I think this might have started as a result of what I learnt from Salvia but it isn't being helped by my habits. Thank you, both of you. :) I'll see how I go. I see people on the streets...envious of how they stick to the rules with their jobs and lives and concerns. Envying those that can cry.

Is that an Aonyx capensis (clawless otter) in your avatar? They're hideous. ;)
 
Just reporting back that 9 months later the severity and frequency decreased drastically and for the last year, I've only really fallen into the void a handful of times when crashing badly. From my view outside the hole, there's no solution for it, as such (we're mortal - end of story) but the constant nagging of inevitability fades. I still find myself drifting towards it with certain conversations with friends but I de-rail the subject quickly when I feel it and they understand.

Thanks, Theroyalflush and Enki. :)
 
I don't see the problem in dying and a lack of objective meaning?
Subjective meaning is more meaningful than objective meaning, for the simple fact the latter doesn't really exist.
What is upsetting you?
 
“Almost everything you do will seem insignificant, but it is important that you do it."

-Mahatma Gandhi

P.S. I dont really want to digress so I wont continue with this point, but addressing poster above me, I do want to say both subjectivity AND objectivity do exist, and it is very logical and common sense when you consider both of them. Seems almost contradictory but there are BOTH things that are objective and things that are subjective in life.
 
Avoid using everything for the time being. Get heavily into meditation and yoga, and cardio exercise as well. Also eat right.
 
What do values, knowing and communication have in common? Each relies on us representing our world or parts of it with symbols. A symbol uses a part of the whole to communicate the whole, and depends on its audience knowing enough about the topic to know what the symbol represents.

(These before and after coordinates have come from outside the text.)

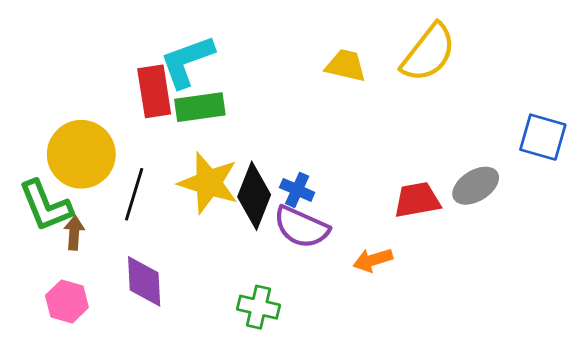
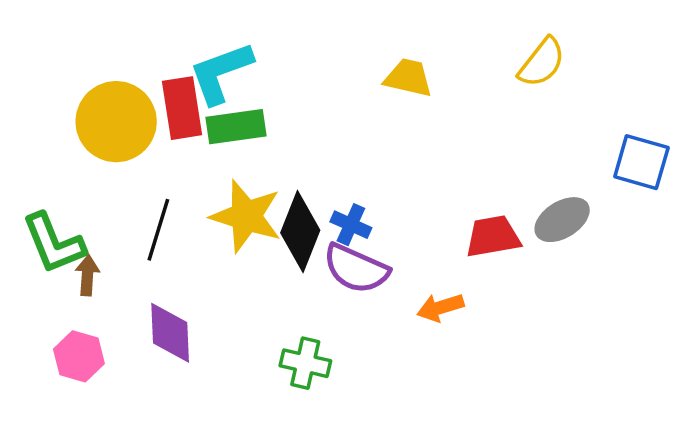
yellow semicircle: (429, 53) -> (542, 62), moved, size x0.7
yellow circle: (81, 154) -> (116, 122), moved

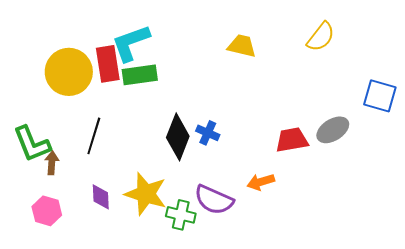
yellow star: (246, 216) -> (146, 194), moved
purple semicircle: (356, 269) -> (214, 200), moved
purple diamond: (170, 333) -> (101, 197), size x0.7

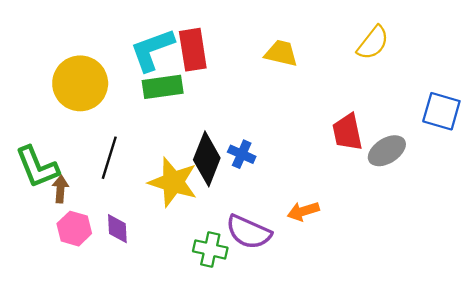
red rectangle: (108, 64) -> (193, 50), moved
red trapezoid: (292, 140) -> (347, 132), moved, turned -92
yellow star: (146, 194) -> (173, 182), moved
pink hexagon: (47, 211) -> (74, 229), moved

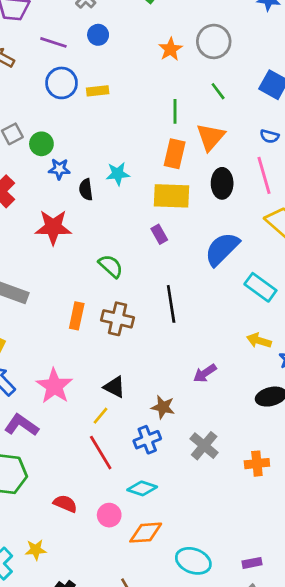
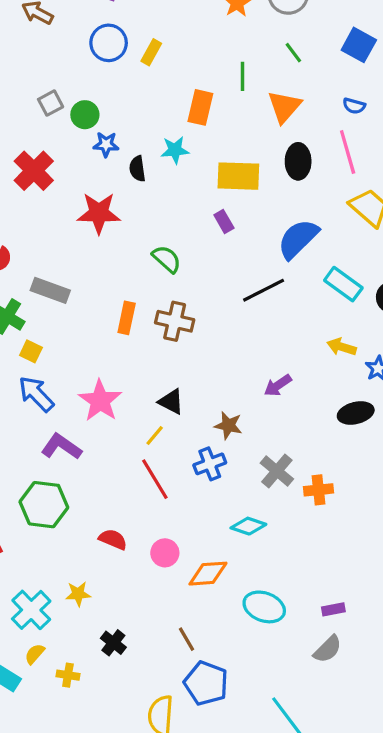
yellow rectangle: (98, 91) -> (151, 52), turned -55
orange rectangle: (175, 154) -> (200, 107), moved
black line: (171, 304) -> (264, 290), moved, turned 72
orange cross: (257, 464) -> (318, 490), moved
cyan diamond: (142, 488) -> (248, 526), moved

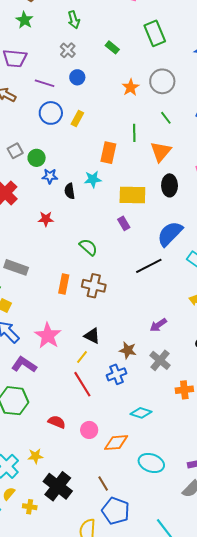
red star: (99, 213) -> (46, 219), size x0.6
gray cross: (277, 471) -> (160, 360), moved
black cross: (113, 643) -> (58, 486), size x1.8

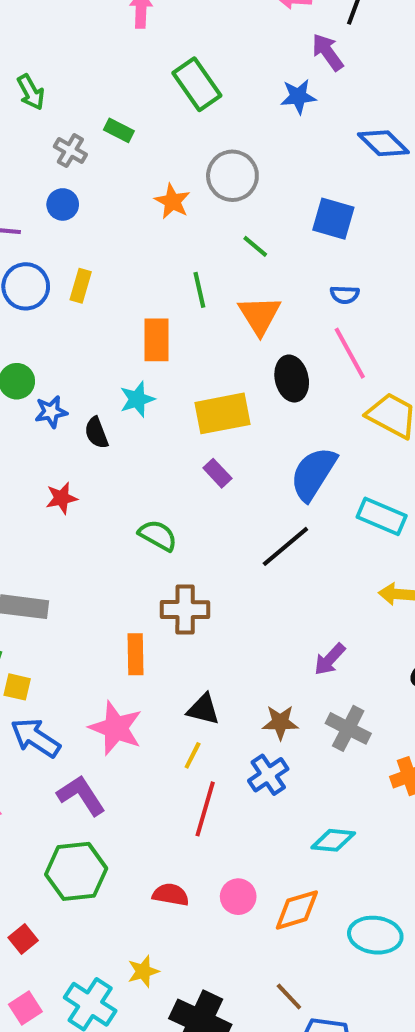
gray cross: (68, 50) -> (70, 151), moved
orange rectangle: (64, 284) -> (135, 654), moved
purple L-shape: (24, 365) -> (81, 795), turned 35
red line: (82, 384) -> (205, 809), turned 60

Nihilism is a rejection of the "false world" of symbols, memories and the "knowing" of others. When we say all values are baseless, we mean they are a choice and there is no writing on the wall or Word of God or scientific "proof" which can justify them. The world does not tell us what to believe; the world just is. Nothing is inherent and we cannot prove that some value or truth is inherent. We can only elect to believe them.

We see immediately a split in worldviews:
There is no meaning. Nothing means anything, or can mean anything. It's all pointless. When philosophers say that "A true nihilist would believe in nothing, have no loyalties, and no purpose other than, perhaps, an impulse to destroy" this is what they are speaking of. However, in our view this is a confusion. The lack of meaning does not mean that one cannot have preferences, even logical ones.
There is no inherent meaning. Meaning, values, memory and symbols are artifacts of judging, perceiving minds. Without humanity, the world just is; a tree falling in a forest makes sound, but there being no one there to recognize the sound and call it sound, the world remains unenlightened as to its soundiness. However, lack of inherent meaning does not preclude humans from choosing meaning, or from noticing that they as humans will find some things more meaningful than others -- specifically, as related to the task of human survival.